Vendredi 16 octobre 2020. Samuel Paty, professeur d’histoire-géographie, est décapité peu après être sorti de son collège de Conflans-Sainte-Honorine. L’assassin est un citoyen russe d’origine tchétchène âgé de 18 ans, radicalisé. Vendredi 13 octobre 2023. Dominique Bernard succombe sous les coups de couteau d’un ancien élève devant le collège-lycée Gambetta où il enseigne le français. L’assassin est fiché S, radicalisé.

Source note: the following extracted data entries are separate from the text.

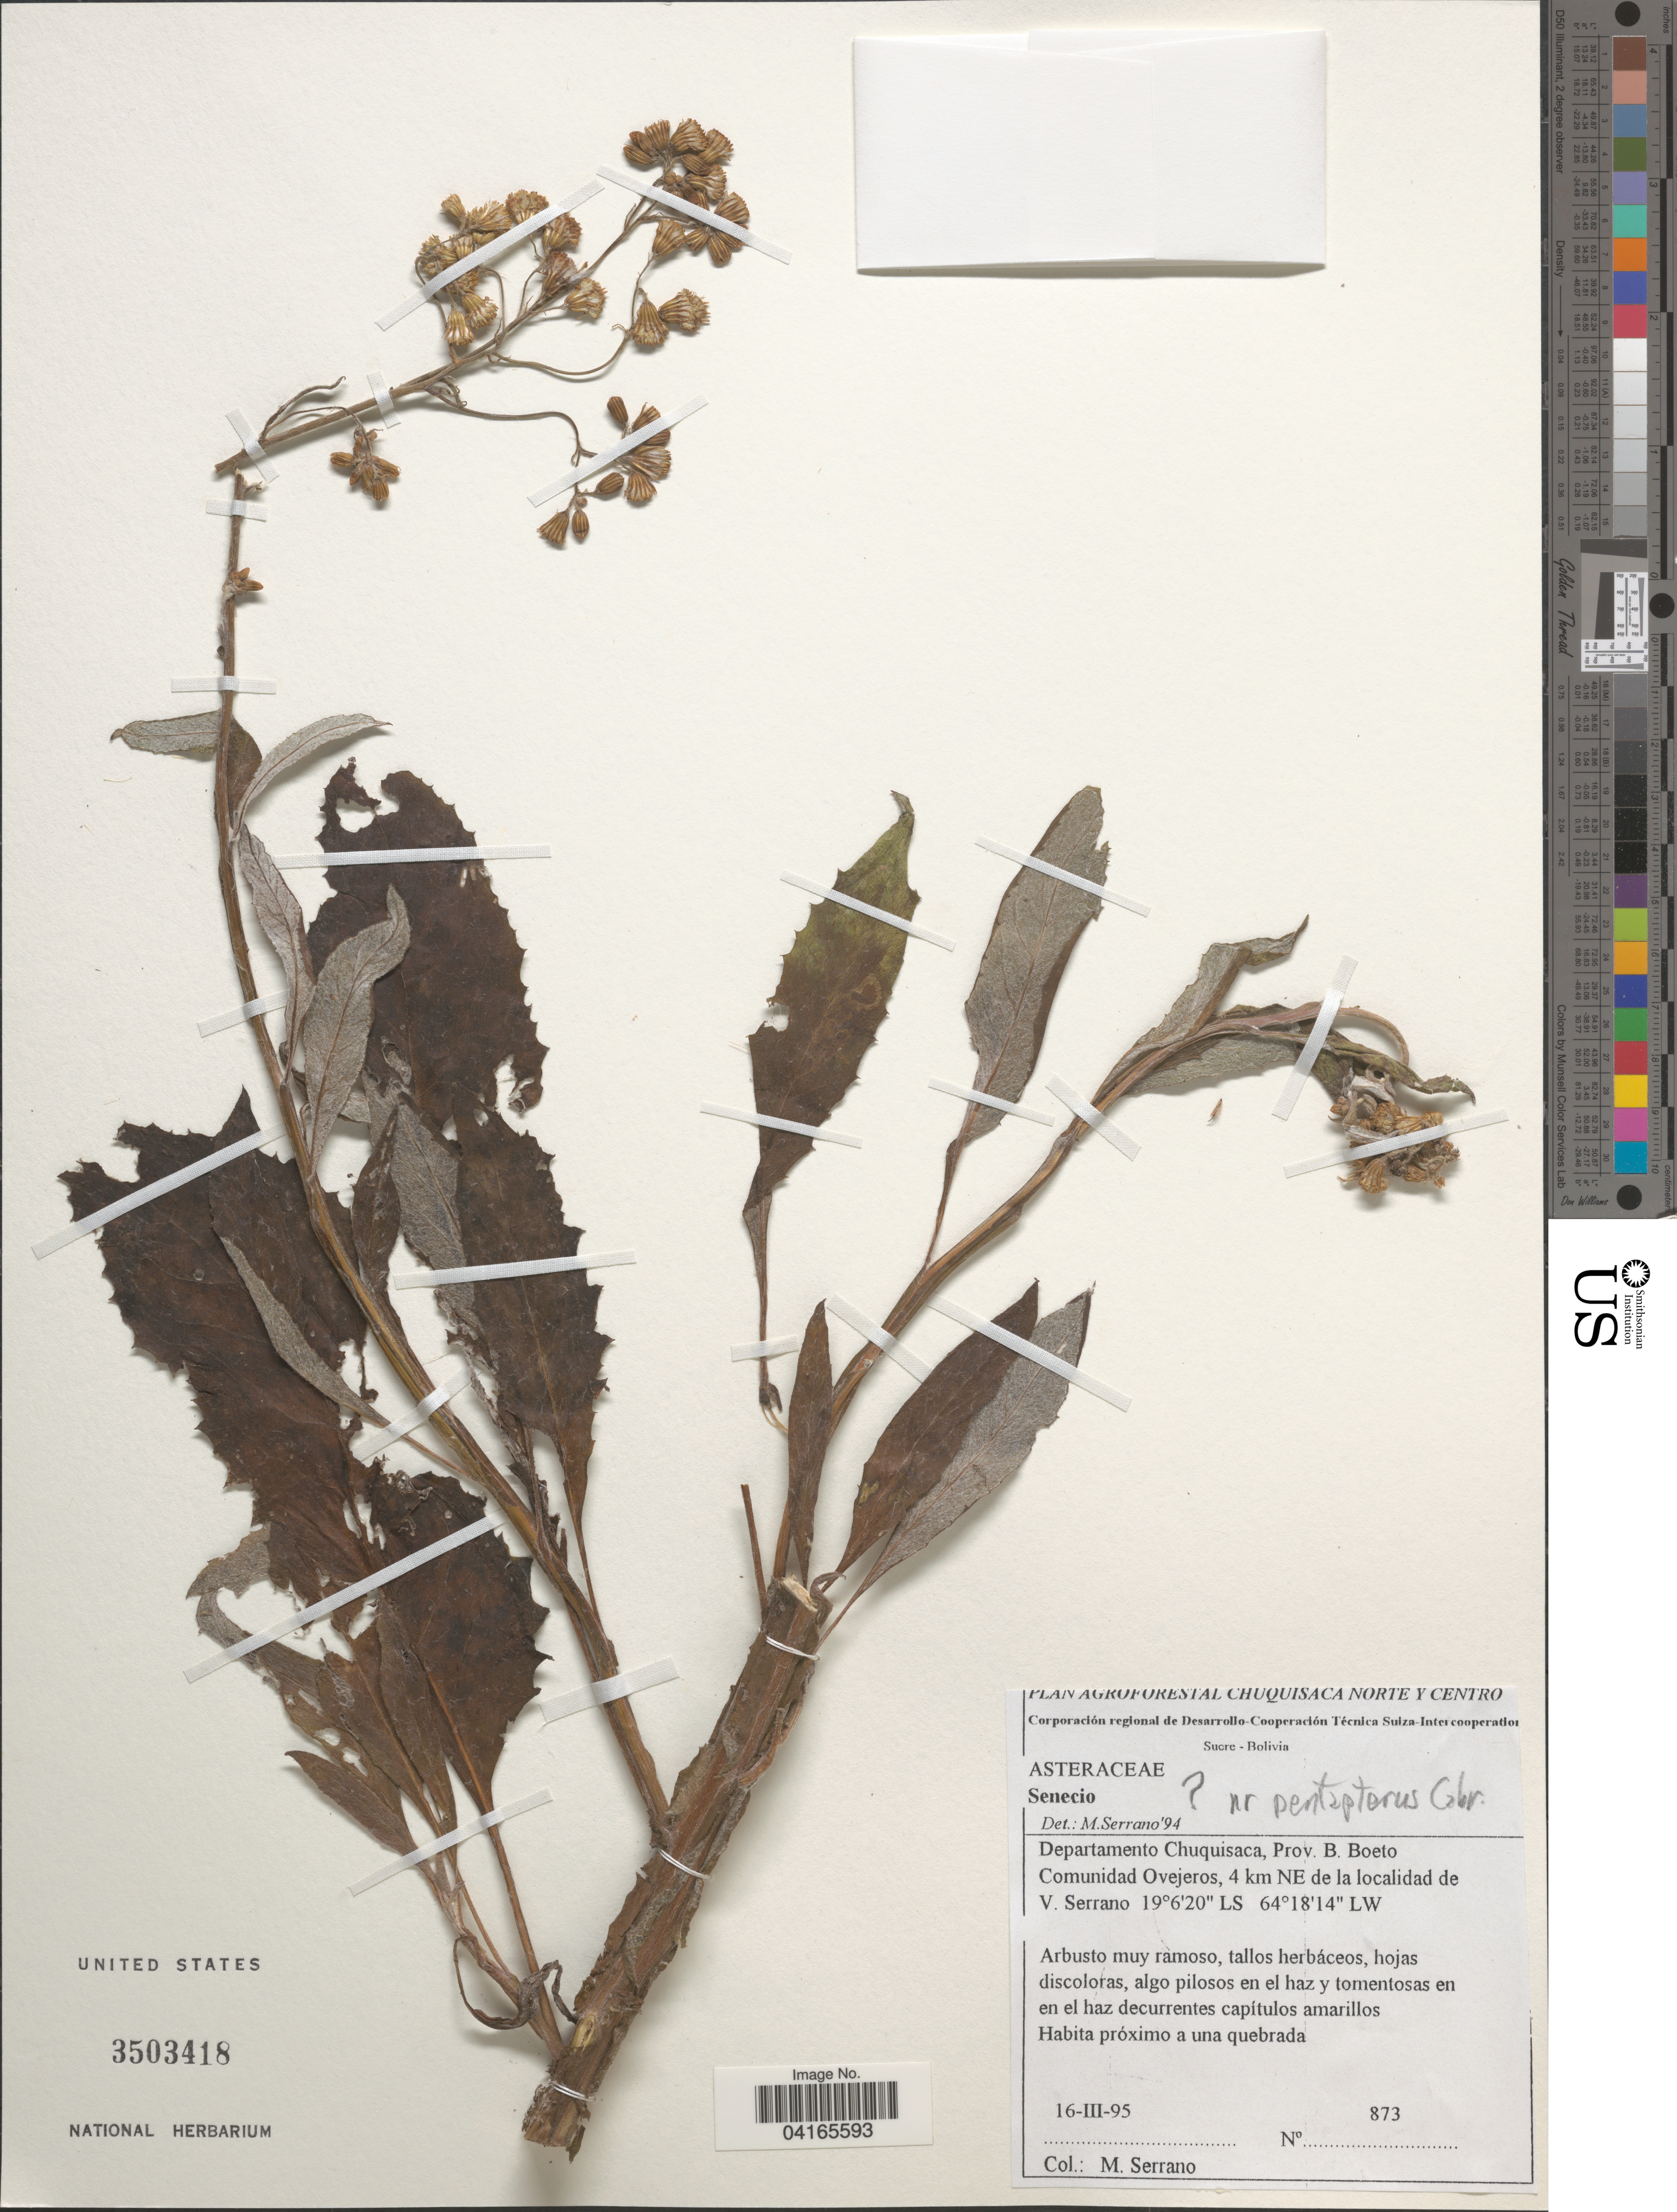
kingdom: Plantae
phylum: Tracheophyta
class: Magnoliopsida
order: Asterales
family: Asteraceae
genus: Senecio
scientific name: Senecio sp.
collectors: M. Serrano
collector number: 873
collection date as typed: Transcribed d/m/y: 16/3/95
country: Bolivia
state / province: Chuquisaca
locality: Departamento Chuquisaca, Prov. B. Boeto. Comunidad Ovejeros, 4 km NE de la localidad de V. Serrano.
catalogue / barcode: US 3503418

Samedi 21 octobre 2023. Un professeur d’histoire du lycée Claude Monet du Havre exprime son émotion devant ses élèves. Il se dit « en deuil » de ses collègues assassinés, mais aussi du dessinateur Cabu, assassiné lors de la tuerie à la rédaction de Charlie Hebdo. Pas de quoi ébranler certain jeunes qui bavardent. Excédé, le professeur aurait sorti - une enquête est en cours - un couteau plié de type Opinel et l’aurait brandi devant ses élèves en tenant des propos menaçants.
Prévenue, la direction interrompt le cours, reçoit l’enseignant et fait un signalement au Parquet du Havre. Selon son avocat, le professionnel de santé qui a reçu le professeur a indiqué que « l’enseignant était en grande souffrance psychologique en tant que professeur depuis un temps certain, avec des impacts sur sa santé physique ». Il vient d’être mis en arrêt longue maladie, pour un an.
Certes, rien n’excuse le comportement de ce professeur. En revanche, on peut s’interroger sur la longue descente aux enfers qui l’y ont conduit. Combien de ricanements, combien de bavardages et d’irrespect de la part de ses élèves durant ses années de pratique ? Combien d’angoisse, de stress et de nuits blanches depuis que les enseignants ont été pris pour cible par les islamistes radicalisés ? Combien de remises en question pour cet enseignant qui, comme bon nombre de ses collègues, a choisi son métier par vocation comme le laisse supposer cette phrase rapportée par ses élèves : « J’en ai marre de perdre mon temps, de faire mon boulot de prof, celui pour lequel on assassine ! »
Dans ce contexte bouleversant pour la communauté éducative, les paroles du recteur de l’académie de Dijon Pierre N’Gahane, notre portrait cette semaine, sont un rempart. Ce spécialiste de la radicalisation, qui fut préfet, garde intacte sa confiance dans les professeurs et les personnels de l’Éducation nationale pour résister, intacte sa confiance en l’école laïque et républicaine, car elle est, affirme-t-il, le creuset de la Nation.
Puissent les enseignants garder aussi intacte leur confiance, eux qui, depuis la fin du XIXe siècle, n’auront jamais cessé d’être comme l’écrivit Charles Péguy, « des hussards noirs », les hussards noirs de la République.